◆ **RECORDS PROVIDED**
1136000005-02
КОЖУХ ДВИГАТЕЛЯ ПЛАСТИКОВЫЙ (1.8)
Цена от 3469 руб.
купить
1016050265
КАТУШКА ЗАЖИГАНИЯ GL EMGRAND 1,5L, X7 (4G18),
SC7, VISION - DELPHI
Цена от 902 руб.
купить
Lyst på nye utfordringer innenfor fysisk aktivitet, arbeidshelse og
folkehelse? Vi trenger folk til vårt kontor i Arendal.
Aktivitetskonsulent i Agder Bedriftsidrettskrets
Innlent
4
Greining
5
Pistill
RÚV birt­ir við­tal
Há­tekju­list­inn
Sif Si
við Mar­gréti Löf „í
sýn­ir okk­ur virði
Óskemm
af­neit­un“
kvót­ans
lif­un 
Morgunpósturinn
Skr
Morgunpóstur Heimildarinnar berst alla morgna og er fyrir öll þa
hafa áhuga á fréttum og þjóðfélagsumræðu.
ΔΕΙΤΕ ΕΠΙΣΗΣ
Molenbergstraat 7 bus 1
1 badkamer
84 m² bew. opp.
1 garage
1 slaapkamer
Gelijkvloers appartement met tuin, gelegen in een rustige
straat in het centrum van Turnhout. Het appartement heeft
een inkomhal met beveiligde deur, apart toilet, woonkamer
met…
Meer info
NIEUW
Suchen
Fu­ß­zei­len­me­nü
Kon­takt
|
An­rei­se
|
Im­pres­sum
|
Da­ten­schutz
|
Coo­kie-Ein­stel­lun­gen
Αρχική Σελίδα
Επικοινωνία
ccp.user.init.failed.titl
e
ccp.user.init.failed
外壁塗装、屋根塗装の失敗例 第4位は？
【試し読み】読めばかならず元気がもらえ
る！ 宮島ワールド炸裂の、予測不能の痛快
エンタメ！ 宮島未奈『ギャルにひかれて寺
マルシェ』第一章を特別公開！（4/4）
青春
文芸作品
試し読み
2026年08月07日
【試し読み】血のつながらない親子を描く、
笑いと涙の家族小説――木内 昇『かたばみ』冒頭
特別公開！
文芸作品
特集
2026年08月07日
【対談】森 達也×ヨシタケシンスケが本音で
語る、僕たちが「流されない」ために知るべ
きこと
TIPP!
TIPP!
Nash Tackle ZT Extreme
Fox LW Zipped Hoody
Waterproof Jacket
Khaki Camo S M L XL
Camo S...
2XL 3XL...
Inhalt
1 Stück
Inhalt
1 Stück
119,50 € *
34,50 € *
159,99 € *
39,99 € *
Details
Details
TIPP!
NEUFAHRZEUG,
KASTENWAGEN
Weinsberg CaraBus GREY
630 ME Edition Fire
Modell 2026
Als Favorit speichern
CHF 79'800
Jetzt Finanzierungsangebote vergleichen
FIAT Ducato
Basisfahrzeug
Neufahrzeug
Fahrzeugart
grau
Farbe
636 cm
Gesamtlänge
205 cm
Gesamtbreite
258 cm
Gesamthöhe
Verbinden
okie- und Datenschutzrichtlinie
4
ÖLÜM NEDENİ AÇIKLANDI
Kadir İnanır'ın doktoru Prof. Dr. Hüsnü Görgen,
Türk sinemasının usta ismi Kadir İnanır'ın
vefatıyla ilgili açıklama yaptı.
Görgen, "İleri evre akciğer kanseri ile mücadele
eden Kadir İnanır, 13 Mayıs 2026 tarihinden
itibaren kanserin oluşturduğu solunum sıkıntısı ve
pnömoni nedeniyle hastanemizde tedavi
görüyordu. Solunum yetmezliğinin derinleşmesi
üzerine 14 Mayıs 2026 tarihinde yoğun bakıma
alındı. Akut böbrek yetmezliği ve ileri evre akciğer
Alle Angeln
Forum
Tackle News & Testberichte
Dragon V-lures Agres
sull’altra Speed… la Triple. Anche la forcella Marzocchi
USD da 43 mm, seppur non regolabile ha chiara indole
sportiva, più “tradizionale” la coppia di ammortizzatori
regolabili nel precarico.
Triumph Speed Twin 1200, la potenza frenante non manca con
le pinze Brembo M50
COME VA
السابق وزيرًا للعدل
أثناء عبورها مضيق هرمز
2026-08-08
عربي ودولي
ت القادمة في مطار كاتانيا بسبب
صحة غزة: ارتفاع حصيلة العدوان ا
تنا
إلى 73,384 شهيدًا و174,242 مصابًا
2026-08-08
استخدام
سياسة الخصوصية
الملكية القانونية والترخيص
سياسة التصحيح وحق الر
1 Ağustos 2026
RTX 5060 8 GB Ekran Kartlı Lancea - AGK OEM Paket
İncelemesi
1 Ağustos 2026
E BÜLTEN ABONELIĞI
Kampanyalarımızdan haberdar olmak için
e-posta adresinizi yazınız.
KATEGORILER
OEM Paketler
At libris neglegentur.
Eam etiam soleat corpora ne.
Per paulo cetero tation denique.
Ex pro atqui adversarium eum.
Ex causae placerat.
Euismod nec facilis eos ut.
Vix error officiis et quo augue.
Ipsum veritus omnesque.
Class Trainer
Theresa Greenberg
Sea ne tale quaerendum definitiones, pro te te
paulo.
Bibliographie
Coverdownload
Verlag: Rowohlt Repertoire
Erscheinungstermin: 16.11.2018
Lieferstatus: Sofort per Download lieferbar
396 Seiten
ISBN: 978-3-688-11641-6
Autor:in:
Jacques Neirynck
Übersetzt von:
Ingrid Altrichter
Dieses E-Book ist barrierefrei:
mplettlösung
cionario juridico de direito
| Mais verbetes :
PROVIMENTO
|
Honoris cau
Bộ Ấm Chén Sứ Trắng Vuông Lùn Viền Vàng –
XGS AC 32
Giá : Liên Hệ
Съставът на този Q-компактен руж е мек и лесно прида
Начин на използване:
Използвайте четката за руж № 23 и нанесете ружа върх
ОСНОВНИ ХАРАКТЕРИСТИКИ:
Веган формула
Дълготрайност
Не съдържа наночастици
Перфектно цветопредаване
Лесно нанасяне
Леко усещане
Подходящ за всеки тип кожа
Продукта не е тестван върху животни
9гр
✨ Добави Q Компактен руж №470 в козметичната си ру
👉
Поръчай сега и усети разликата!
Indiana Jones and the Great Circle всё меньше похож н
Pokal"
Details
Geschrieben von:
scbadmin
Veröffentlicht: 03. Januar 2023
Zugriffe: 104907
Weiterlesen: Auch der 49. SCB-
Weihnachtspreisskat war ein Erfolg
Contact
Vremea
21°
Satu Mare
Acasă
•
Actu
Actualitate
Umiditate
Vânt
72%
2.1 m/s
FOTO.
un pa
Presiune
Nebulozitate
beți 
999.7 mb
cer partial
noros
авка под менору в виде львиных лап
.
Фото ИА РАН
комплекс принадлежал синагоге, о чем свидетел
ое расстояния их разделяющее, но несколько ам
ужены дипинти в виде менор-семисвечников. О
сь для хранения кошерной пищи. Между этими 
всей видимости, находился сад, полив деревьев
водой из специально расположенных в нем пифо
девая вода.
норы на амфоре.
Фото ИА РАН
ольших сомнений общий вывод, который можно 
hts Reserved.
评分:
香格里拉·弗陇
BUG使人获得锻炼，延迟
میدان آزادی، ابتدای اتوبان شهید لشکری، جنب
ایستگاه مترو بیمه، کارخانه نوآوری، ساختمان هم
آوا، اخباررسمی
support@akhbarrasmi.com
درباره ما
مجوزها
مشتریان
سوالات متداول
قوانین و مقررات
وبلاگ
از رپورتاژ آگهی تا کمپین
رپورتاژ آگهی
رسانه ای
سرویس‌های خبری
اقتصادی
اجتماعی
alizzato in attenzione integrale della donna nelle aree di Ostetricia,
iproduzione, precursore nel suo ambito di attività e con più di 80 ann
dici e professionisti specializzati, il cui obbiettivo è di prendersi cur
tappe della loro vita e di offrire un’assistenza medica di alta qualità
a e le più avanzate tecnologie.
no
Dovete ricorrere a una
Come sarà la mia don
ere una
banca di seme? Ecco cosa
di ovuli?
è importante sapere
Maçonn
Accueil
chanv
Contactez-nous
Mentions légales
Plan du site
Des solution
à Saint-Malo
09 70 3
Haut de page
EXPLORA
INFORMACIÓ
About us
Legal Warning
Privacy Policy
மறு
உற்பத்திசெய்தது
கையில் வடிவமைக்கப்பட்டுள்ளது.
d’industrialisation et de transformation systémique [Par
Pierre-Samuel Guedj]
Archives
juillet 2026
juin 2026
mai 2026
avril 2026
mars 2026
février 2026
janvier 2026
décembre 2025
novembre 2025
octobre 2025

◆ **ASSIGNED TASK**
What lines of the material above contain "user"? Return each of them.

◆ **THE COMPLETED TASK**
ccp.user.init.failed.titl
ccp.user.init.failed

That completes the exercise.